Don't recognise either of them, unless one of them was set in a town in the north of England? If so, I've been wanting to know the title for years!


----------



## syscom3 (Feb 23, 2013)

Airframes said:


> Don't recognise either of them, unless one of them was set in a town in the north of England? If so, I've been wanting to know the title for years!



You need to watch both of them. Especially Threads.


----------



## Capt. Vick (Feb 23, 2013)

Never saw Threads, but am definitely interested and will watch on Utube. I remember the day after was a TV movie here in the states, but when I went to Spain it was in the theaters as a major motion picture. What a difference the pond makes huh?


----------



## Matt308 (Feb 25, 2013)

I watched it over the weekend. For those who grew up in the '70s it is truly haunting. Still bothering me. [Note not up to today's production standards, but chilling in a nuclear winter sense] Definitely worth watching.


----------



## michaelmaltby (Feb 25, 2013)

Let's not forget Neville Shute's "On the Beach" -- a good read and a great film -- with Gregory Peck, IIRC. 

MM


----------



## syscom3 (Feb 26, 2013)

Matt, the one thing that "the Day After" didn't portray at all was the thermal pulse and firestorms after the detonations. I thought it was freaky seeing that boy in the garden get burned to the skull from those effects.


----------



## syscom3 (Feb 26, 2013)

michaelmaltby said:


> Let's not forget Neville Shute's "On the Beach" -- a good read and a great film -- with Gregory Peck, IIRC.
> 
> MM



Not even in the league of either film.


----------



## michaelmaltby (Feb 26, 2013)

Define "league" ... 

MM


----------



## Matt308 (Feb 26, 2013)

syscom3 said:


> Matt, the one thing that "the Day After" didn't portray at all was the thermal pulse and firestorms after the detonations. I thought it was freaky seeing that boy in the garden get burned to the skull from those effects.

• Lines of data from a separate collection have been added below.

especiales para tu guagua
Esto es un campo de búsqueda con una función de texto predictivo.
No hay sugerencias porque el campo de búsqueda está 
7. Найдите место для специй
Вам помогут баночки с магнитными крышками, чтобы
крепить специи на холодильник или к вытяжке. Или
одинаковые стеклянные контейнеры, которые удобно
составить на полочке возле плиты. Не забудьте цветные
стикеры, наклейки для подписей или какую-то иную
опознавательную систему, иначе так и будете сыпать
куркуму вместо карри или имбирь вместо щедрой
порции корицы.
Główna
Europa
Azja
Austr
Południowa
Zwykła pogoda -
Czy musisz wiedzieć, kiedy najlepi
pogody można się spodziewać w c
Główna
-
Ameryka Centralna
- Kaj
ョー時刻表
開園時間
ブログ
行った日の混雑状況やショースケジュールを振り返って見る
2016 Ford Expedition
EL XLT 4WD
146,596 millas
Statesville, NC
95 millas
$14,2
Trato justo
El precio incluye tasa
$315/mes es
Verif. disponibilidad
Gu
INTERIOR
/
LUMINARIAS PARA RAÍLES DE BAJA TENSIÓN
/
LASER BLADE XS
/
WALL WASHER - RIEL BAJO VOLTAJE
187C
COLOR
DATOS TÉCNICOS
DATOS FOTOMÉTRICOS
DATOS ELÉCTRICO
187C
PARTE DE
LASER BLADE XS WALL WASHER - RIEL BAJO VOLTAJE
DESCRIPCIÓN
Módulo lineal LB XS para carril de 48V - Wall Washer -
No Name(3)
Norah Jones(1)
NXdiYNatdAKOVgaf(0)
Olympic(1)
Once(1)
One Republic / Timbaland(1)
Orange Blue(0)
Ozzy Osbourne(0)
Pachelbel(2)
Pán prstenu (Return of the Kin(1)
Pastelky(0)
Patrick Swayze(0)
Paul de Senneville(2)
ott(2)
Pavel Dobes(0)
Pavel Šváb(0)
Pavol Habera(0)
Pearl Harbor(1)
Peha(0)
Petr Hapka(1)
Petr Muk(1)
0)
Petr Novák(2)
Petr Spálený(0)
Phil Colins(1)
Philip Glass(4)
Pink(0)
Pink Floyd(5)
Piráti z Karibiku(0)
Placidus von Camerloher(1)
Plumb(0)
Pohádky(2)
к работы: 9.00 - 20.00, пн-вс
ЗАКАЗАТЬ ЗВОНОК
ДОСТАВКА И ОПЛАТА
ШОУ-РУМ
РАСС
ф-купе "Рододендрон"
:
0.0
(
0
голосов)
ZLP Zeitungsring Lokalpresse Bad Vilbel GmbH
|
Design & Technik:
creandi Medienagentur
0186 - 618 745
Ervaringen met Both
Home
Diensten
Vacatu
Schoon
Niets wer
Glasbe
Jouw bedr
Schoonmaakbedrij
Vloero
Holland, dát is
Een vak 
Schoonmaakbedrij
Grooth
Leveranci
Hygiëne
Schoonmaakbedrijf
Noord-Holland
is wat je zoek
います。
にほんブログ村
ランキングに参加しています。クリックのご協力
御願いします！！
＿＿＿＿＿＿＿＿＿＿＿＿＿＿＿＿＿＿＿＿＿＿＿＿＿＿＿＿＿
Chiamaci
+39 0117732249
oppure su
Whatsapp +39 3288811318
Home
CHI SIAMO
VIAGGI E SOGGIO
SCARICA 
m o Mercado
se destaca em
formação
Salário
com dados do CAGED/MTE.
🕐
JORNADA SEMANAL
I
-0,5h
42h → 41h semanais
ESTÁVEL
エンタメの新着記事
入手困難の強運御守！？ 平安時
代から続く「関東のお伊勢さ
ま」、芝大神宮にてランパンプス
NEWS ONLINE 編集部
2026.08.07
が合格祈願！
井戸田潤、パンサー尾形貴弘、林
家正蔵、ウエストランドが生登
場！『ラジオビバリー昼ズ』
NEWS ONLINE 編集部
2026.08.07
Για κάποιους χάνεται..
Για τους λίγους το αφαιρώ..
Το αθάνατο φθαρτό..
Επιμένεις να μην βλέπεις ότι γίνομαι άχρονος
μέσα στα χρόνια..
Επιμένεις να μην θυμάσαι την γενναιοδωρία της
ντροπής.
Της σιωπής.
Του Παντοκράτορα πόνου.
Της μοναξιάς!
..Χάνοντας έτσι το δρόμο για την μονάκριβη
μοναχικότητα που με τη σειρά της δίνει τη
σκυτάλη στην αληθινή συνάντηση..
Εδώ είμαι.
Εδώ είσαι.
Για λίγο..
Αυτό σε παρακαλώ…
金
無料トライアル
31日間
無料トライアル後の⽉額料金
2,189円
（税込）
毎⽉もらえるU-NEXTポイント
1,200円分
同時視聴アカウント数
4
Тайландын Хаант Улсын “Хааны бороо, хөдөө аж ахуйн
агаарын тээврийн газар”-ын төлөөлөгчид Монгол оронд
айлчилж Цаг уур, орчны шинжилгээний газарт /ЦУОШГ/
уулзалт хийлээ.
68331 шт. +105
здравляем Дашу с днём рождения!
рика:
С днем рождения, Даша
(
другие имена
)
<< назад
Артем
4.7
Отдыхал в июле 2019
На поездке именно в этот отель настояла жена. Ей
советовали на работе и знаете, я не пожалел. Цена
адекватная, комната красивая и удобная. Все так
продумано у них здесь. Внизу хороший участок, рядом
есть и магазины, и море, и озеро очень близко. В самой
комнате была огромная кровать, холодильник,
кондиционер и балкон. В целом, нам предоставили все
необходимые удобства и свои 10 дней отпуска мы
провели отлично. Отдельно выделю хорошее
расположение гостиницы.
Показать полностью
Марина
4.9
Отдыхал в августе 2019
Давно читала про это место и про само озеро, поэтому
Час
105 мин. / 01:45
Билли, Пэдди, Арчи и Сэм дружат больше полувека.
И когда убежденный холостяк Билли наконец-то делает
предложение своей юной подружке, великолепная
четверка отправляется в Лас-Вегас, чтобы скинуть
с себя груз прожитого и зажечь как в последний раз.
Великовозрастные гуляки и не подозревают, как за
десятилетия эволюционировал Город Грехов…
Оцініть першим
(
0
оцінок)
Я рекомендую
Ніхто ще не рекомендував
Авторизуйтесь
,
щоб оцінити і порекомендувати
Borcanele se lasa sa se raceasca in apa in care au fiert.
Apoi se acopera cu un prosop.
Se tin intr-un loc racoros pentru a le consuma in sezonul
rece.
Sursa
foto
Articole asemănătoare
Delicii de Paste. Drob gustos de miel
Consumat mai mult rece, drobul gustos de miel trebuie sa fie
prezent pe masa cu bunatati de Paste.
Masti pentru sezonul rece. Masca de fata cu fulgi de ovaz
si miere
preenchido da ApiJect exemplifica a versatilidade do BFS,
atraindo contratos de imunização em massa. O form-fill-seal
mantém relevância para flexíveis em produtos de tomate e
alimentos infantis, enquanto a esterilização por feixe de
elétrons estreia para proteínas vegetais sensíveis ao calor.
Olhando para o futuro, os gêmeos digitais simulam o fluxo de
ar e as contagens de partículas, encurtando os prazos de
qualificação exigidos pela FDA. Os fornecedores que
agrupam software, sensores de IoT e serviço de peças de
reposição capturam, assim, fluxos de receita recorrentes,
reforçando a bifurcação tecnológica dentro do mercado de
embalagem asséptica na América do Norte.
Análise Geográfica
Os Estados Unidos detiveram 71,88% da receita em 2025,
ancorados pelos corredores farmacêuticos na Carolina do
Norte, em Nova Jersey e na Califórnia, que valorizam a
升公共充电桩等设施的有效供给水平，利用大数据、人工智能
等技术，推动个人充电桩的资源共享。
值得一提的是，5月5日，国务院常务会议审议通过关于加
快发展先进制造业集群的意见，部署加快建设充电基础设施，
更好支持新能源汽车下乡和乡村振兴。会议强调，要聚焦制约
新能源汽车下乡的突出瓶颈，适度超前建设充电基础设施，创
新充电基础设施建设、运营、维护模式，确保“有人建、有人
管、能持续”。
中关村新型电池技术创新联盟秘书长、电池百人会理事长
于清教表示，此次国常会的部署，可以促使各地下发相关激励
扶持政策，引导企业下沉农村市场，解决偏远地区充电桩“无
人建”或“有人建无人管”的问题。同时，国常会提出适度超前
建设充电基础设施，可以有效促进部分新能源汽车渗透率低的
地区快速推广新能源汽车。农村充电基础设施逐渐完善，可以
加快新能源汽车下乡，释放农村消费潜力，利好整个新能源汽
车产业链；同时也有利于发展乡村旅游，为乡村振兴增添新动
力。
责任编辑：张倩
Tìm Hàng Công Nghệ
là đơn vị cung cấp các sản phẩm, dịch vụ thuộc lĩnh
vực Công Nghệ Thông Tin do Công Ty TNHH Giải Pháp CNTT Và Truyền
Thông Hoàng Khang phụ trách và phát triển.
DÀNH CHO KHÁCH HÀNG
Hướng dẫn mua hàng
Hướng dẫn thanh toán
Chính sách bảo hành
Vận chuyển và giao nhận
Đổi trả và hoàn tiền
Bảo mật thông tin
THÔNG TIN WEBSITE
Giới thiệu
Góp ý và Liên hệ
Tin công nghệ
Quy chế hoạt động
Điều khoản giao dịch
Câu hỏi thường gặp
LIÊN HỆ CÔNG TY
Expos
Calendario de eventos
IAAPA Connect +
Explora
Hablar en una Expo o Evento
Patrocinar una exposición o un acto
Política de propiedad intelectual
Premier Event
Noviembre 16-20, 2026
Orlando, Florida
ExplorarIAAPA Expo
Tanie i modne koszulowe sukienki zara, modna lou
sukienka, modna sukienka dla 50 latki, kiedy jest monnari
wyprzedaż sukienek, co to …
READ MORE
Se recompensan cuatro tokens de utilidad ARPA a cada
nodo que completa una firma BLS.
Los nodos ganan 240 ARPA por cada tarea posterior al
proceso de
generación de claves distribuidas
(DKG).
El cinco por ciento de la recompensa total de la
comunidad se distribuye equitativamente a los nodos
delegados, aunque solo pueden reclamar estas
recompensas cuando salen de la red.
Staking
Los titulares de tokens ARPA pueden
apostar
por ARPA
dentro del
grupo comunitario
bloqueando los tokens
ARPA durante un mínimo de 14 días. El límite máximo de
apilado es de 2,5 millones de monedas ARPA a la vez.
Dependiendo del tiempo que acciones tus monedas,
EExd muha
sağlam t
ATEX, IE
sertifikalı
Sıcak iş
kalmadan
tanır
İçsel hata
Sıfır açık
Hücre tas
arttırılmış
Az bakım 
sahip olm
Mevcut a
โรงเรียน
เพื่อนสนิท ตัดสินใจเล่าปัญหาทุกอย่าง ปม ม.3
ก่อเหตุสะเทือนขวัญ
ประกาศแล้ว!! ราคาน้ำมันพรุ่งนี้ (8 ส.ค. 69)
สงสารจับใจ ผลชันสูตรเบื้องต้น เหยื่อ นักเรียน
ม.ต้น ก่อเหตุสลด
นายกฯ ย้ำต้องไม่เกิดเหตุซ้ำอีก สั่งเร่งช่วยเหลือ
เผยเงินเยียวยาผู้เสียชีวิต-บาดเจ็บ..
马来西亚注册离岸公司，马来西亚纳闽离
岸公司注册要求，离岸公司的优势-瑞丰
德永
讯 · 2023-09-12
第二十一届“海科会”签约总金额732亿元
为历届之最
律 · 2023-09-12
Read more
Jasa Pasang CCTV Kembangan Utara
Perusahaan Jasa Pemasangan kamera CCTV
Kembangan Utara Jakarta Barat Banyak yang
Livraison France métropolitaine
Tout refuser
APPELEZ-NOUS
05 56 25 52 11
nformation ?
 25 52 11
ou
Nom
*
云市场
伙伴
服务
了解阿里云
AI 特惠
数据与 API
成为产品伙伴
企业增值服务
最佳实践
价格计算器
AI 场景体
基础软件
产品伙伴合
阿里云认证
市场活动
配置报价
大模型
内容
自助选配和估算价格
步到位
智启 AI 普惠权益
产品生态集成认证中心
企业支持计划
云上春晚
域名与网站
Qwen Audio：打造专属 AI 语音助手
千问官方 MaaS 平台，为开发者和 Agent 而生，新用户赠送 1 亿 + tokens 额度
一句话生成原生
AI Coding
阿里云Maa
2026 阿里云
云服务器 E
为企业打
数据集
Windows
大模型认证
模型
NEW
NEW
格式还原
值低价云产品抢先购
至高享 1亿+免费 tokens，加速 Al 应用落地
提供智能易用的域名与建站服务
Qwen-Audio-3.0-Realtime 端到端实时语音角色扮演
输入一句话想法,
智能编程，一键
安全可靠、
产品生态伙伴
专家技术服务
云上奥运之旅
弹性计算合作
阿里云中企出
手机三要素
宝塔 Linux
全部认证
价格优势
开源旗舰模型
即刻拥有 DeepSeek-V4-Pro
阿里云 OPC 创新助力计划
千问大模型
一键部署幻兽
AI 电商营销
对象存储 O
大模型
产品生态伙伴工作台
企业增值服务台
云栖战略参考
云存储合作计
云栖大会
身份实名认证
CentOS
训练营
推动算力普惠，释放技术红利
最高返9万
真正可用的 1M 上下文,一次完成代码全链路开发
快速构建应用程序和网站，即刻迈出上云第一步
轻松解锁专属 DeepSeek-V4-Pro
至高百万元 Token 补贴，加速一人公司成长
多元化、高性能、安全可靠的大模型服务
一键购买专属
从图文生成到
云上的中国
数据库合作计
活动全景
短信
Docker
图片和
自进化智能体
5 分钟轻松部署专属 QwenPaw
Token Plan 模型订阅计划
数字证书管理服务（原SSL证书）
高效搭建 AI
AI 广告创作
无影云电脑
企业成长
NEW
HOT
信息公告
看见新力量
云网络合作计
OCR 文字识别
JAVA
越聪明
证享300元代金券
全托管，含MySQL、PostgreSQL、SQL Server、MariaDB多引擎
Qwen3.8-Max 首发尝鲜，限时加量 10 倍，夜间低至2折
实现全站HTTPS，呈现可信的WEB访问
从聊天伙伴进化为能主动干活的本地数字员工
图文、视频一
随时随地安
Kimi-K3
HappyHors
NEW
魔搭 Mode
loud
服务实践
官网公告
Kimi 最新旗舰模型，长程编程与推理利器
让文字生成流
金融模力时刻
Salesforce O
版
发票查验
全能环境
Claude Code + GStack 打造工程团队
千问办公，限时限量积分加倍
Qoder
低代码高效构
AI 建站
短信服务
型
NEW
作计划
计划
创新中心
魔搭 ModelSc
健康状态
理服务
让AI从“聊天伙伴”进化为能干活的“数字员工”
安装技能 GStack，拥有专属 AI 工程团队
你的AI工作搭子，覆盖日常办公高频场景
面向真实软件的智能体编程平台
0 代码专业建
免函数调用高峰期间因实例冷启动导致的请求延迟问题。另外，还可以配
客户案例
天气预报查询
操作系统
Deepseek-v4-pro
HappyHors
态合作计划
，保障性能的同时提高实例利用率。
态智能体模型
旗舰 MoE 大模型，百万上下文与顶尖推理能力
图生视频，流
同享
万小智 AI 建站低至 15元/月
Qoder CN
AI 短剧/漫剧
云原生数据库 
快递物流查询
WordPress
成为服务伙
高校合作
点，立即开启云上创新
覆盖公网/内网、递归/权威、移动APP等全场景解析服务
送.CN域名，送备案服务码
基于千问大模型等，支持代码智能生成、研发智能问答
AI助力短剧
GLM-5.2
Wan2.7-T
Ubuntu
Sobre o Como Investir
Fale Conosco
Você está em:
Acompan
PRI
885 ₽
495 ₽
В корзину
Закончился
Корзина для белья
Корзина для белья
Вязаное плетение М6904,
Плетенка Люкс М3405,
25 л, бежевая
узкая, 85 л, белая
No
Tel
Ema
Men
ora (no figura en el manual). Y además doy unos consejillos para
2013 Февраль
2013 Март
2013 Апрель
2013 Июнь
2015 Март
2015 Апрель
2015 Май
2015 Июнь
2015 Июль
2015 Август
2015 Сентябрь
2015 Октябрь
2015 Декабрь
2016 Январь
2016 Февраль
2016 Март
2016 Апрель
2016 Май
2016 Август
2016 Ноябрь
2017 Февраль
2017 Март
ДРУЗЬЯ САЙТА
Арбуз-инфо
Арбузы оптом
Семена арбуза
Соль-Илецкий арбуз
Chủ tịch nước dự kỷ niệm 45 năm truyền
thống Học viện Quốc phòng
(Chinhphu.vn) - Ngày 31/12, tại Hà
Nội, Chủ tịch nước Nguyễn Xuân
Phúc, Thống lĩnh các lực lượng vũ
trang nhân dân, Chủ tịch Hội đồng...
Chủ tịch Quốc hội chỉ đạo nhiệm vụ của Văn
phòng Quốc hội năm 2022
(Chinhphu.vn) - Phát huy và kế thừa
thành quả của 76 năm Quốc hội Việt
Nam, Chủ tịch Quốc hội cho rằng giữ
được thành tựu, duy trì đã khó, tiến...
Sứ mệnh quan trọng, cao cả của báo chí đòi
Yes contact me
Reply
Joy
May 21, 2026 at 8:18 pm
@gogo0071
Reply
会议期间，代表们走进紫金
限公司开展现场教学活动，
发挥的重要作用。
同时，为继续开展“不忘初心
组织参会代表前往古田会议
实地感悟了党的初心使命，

It's been 30yrs since the day after. I don't remember much. But threads was haunting. And VERY flawed. The EMP effects are chilling. Especially in today's society. The nuclear winter stuff is overblown... like anthropomorphic global warming. Sagan was not a God.


----------



## syscom3 (Feb 26, 2013)

I agree.


----------



## David Scott (Mar 17, 2013)

I saw "The Day After" on it's debut. I was 14 at the time and I remember having nightmares for a month or so afterwards. I just recently watched "Threads" and all I have to say is thank god I didn't see it when it came out. MUCH more raw and real.


----------



## Readie (Mar 17, 2013)

michaelmaltby said:


> Let's not forget Neville Shute's "On the Beach" -- a good read and a great film -- with Gregory Peck, IIRC.
> 
> MM



Yep. Good film, shows the waste of good cars too....


----------